Segment Start: SUPPLIED TEXT

Category Archives: Statistics

A Brief Introduction to Statistics – Part 3 – Statistical Inference

Statistical inference is concerned primarily with understanding the quality of parameter estimates.

Statistical Inference

Statistical Inference

The sampling distribution represents the distribution of the point estimates based on samples of a fixed size from a certain population. It is useful to think of a particular point estimate as being drawn from such a distribution. Understanding the concept of a sampling distribution is central to understanding statistical inference.

A sample statistic is a point estimate for a population parameter, e.g. the sample mean is used to estimate the population mean. Note that point estimate and sample statistic are synonymous. Recognize that point estimates (such as the sample mean) will vary from one sample to another, and define this variability as sampling variability (sometimes also called sampling variation).

The standard deviation associated with an estimate is called the standard error. It describes the typical error or uncertainty associated with the estimate. Given n independent observations from a population with standard deviation σ, the standard error of the sample mean is equal to SE= σ/sqrt(n)
Note that when the population standard deviation σ is not known (almost always), the standard error SE can be estimated using the sample standard deviation s, so that SE= s/sqrt(n)

Segment End: SUPPLIED TEXT

* TASKS
1. In the statistical inference passage, what is the standard deviation associated with an estimate called?
2. Please reproduce the stretch of the statistical inference passage from "A sample statistic" through "called sampling variation).".

Segment Start: DATASET ENTRIES

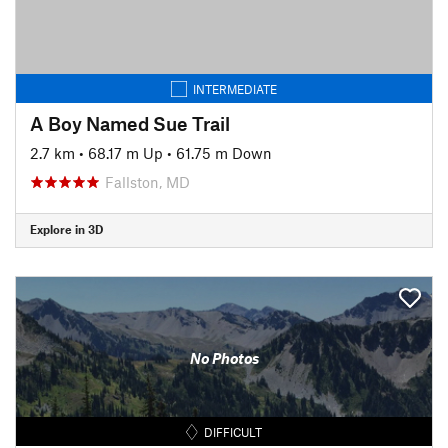
INTERMEDIATE
A Boy Named Sue Trail
2.7 km
•
68.17 m Up
•
61.75 m Down
Fallston, MD
Explore in 3D
No Photos
DIFFICULT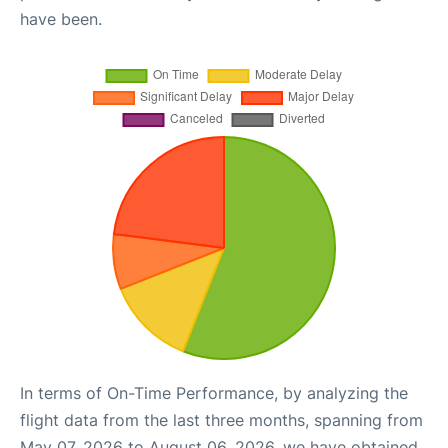
have been.
In terms of On-Time Performance, by analyzing the
flight data from the last three months, spanning from
May 07, 2026 to August 06, 2026, we have obtained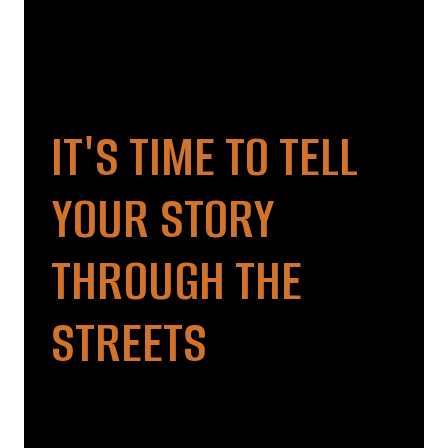
IT'S TIME TO TELL
YOUR STORY
THROUGH THE
STREETS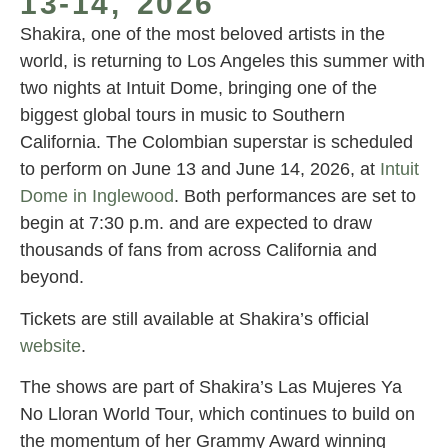
13-14, 2026
Shakira, one of the most beloved artists in the
world, is returning to Los Angeles this summer with
two nights at Intuit Dome, bringing one of the
biggest global tours in music to Southern
California. The Colombian superstar is scheduled
to perform on June 13 and June 14, 2026, at
Intuit
Dome in Inglewood
. Both performances are set to
begin at 7:30 p.m. and are expected to draw
thousands of fans from across California and
beyond.
Tickets are still available at Shakira’s official
website
.
The shows are part of Shakira’s Las Mujeres Ya
No Lloran World Tour, which continues to build on
the momentum of her Grammy Award winning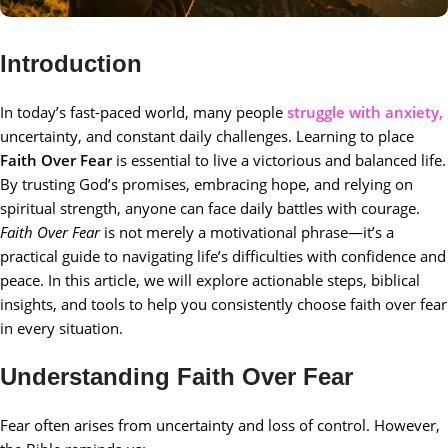
Introduction
In today’s fast-paced world, many people
struggle with anxiety,
uncertainty, and constant daily challenges. Learning to place
Faith Over Fear
is essential to live a victorious and balanced life.
By trusting God’s promises, embracing hope, and relying on
spiritual strength, anyone can face daily battles with courage.
Faith Over Fear
is not merely a motivational phrase—it’s a
practical guide to navigating life’s difficulties with confidence and
peace. In this article, we will explore actionable steps, biblical
insights, and tools to help you consistently choose faith over fear
in every situation.
Understanding Faith Over Fear
Fear often arises from uncertainty and loss of control. However,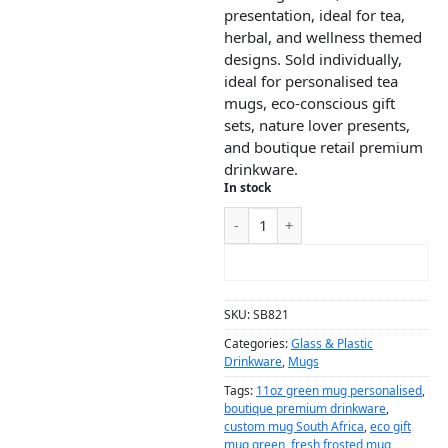
presentation, ideal for tea,
herbal, and wellness themed
designs. Sold individually,
ideal for personalised tea
mugs, eco-conscious gift
sets, nature lover presents,
and boutique retail premium
drinkware.
In stock
ADD TO CART
SKU:
SB821
Categories:
Glass & Plastic
Drinkware
,
Mugs
Tags:
11oz green mug personalised
,
boutique premium drinkware
,
custom mug South Africa
,
eco gift
mug green
,
fresh frosted mug
,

Segment End: DATASET ENTRIES

* SOLUTIONS
1. The standard error.

2.
A sample statistic is a point estimate for a population parameter, e.g. the sample mean is used to estimate the population mean. Note that point estimate and sample statistic are synonymous. Recognize that point estimates (such as the sample mean) will vary from one sample to another, and define this variability as sampling variability (sometimes also called sampling variation).